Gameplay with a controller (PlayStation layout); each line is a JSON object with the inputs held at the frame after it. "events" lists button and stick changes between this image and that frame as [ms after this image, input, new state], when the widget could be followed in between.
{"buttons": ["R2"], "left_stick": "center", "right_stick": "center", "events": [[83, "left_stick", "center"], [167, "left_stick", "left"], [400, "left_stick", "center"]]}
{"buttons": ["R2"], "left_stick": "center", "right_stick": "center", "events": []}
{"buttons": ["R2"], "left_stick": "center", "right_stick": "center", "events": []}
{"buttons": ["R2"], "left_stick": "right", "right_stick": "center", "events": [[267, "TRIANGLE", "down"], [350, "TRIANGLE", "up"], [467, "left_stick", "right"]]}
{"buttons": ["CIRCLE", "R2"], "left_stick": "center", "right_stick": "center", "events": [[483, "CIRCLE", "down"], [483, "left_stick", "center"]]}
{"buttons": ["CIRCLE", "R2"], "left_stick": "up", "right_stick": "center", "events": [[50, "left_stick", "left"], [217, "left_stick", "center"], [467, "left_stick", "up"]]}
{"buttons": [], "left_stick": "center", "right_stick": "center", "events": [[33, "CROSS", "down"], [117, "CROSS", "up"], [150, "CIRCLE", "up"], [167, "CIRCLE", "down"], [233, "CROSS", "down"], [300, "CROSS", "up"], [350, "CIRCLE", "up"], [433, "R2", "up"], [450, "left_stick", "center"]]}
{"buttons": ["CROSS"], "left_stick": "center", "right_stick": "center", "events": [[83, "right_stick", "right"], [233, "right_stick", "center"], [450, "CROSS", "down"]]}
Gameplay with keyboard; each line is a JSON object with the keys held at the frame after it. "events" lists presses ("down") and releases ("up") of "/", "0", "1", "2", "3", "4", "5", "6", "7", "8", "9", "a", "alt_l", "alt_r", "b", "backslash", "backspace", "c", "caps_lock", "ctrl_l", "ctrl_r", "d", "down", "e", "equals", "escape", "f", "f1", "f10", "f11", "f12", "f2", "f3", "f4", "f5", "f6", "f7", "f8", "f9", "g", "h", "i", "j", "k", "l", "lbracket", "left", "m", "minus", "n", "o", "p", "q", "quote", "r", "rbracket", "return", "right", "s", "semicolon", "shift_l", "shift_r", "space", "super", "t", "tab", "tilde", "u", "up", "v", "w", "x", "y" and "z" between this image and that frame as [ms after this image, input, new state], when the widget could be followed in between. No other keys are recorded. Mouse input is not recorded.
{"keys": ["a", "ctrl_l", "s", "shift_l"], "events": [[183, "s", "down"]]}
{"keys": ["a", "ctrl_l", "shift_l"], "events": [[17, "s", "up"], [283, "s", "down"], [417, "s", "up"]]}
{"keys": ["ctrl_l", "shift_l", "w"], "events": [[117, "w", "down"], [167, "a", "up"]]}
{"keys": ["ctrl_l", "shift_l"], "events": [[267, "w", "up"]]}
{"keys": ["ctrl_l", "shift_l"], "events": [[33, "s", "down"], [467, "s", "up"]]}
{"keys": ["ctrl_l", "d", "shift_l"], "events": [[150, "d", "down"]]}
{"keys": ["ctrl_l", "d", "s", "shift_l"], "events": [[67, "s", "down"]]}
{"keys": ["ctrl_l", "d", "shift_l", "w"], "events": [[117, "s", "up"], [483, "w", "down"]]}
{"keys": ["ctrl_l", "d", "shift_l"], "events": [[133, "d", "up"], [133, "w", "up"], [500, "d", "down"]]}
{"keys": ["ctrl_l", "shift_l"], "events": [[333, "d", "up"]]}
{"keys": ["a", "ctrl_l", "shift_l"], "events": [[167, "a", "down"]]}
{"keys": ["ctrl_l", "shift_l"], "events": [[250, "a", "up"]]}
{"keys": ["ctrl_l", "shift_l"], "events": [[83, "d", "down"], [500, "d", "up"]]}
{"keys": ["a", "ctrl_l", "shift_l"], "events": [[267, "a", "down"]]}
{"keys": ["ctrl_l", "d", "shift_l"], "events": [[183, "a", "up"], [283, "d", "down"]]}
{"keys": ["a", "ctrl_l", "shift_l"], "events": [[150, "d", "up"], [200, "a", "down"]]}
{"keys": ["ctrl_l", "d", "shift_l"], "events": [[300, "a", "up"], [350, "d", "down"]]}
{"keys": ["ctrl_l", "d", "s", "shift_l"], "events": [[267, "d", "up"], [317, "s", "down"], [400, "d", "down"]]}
+ + + +
#### [Work instruction]
From the entries above, copy every line containing the word "CROSS".

#### [Response]
{"buttons": [], "left_stick": "center", "right_stick": "center", "events": [[33, "CROSS", "down"], [117, "CROSS", "up"], [150, "CIRCLE", "up"], [167, "CIRCLE", "down"], [233, "CROSS", "down"], [300, "CROSS", "up"], [350, "CIRCLE", "up"], [433, "R2", "up"], [450, "left_stick", "center"]]}
{"buttons": ["CROSS"], "left_stick": "center", "right_stick": "center", "events": [[83, "right_stick", "right"], [233, "right_stick", "center"], [450, "CROSS", "down"]]}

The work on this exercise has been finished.